Refactor certificate usage for the binaries.

[samribeiro]

• CA.crt -> Certificate Authority certificate (usually a self-signed certificate that signs all the others).
• CA.key -> CA Private key (usually should be kept very secret).
• client.crt/target.crt -> A client or target certificate that was signed by the CA.
• client.key/target.key -> The private key corresponding to the client or target.

Short (oversimplified) summary for how certificates are used to authenticate the client and the target in gRPC

Before Authentication

• The client has: client.crt, client.key, CA.crt
• The target has: target.crt, target.key, CA.crt

During Authentication

• The client sends the client certificate to the target.
• The target sends the target certificate to the client.
• The client uses the CA certificate to validate that the received target certificate is valid.
• The target uses the CA certificate to validate that the received client certificate is valid.
• The client verifyes that the name in the target certificate matches with the expected one.

After Authentication

• The private keys are used for establishing the secure channels.

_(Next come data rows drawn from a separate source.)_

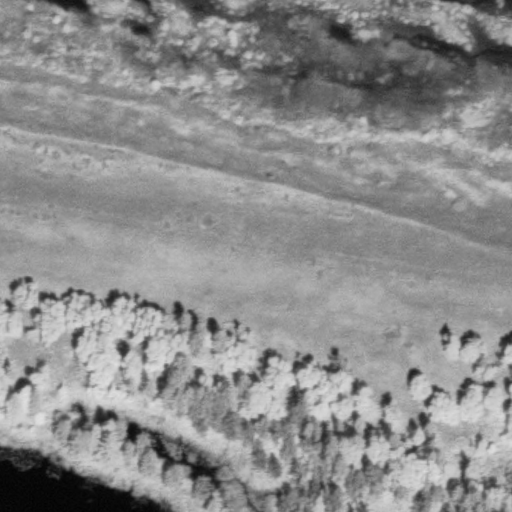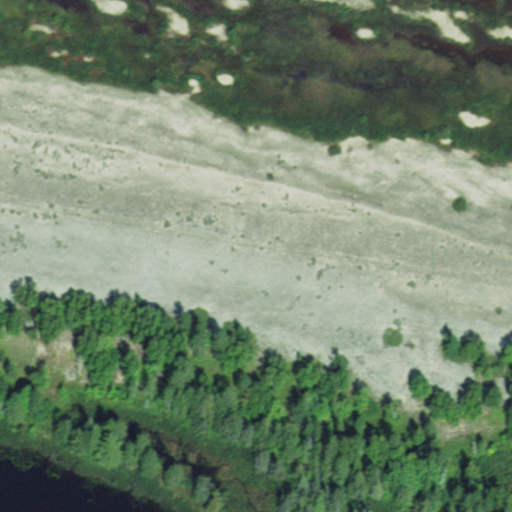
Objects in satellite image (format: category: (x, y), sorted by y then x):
road: (219, 174)
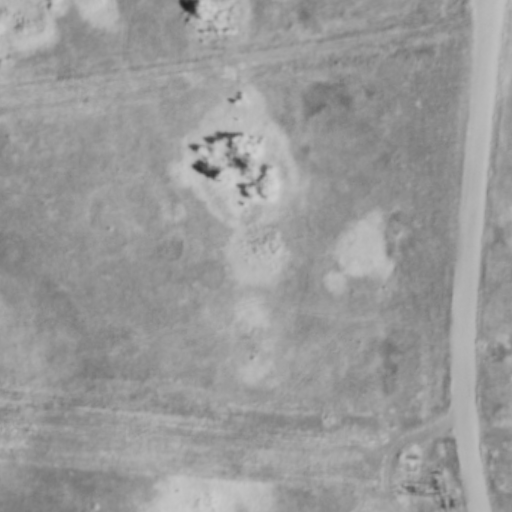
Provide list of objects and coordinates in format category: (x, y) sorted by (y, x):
road: (465, 255)
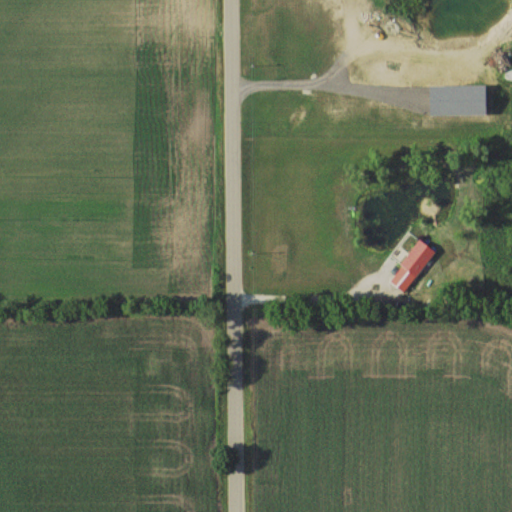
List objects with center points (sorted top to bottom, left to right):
road: (235, 256)
building: (412, 266)
road: (297, 300)
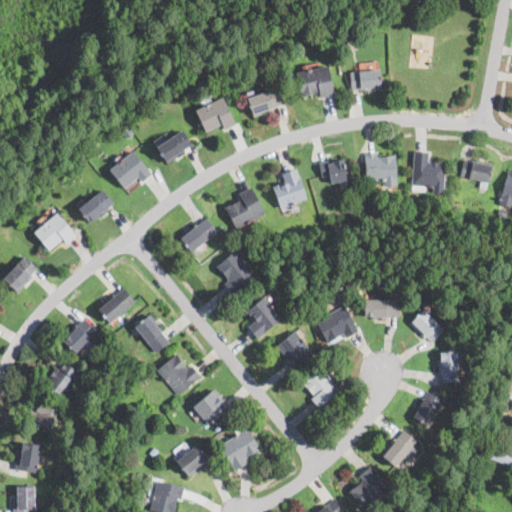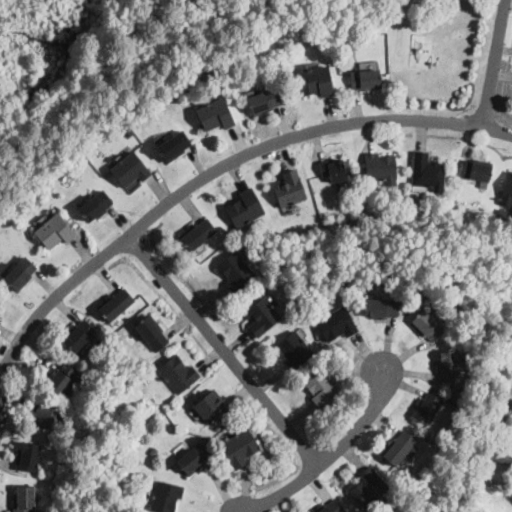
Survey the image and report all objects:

Current certificate usage for the binaries

The following binaries receive ca.crt, client.crt/target.crt, client.key/target.key: gnmi_get gnmi_set gnmi_target gnoi_reset

However, gnoi_cert, receives ca.crt and ca.key. This is usefull because this client needs to sign and install certificates in the target. In addition, gnoi_cert uses this ca.crt and key to dynamically create a client.crt to connect to the target.

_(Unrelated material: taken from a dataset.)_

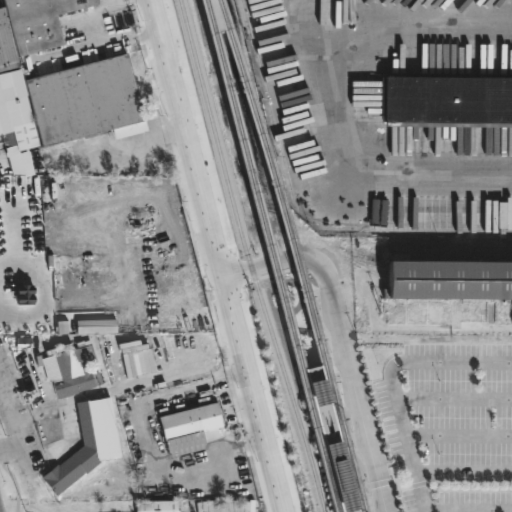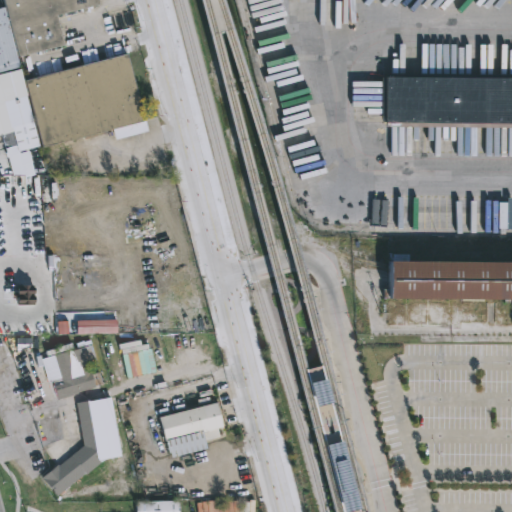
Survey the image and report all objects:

Proposed certificate usage for all binaries

Have all binaries accept one of the two options: 1) ca.crt, client.crt/target.crt, client.key/target.key; or 2) ca.key, ca.crt;

Package these two options in a library under utils where it can be used by all other binaries.

[ericm]

Do we want a flag to represent switching between the 2 options or just use the first one if the cert flag is set

[samribeiro]

if ca.crt, client.crt/target.crt, client.key/target.key are provided, use option 1. if only ca.key and ca.crt are provided, use option 2 (what gnoi cert does). print usage message otherwise.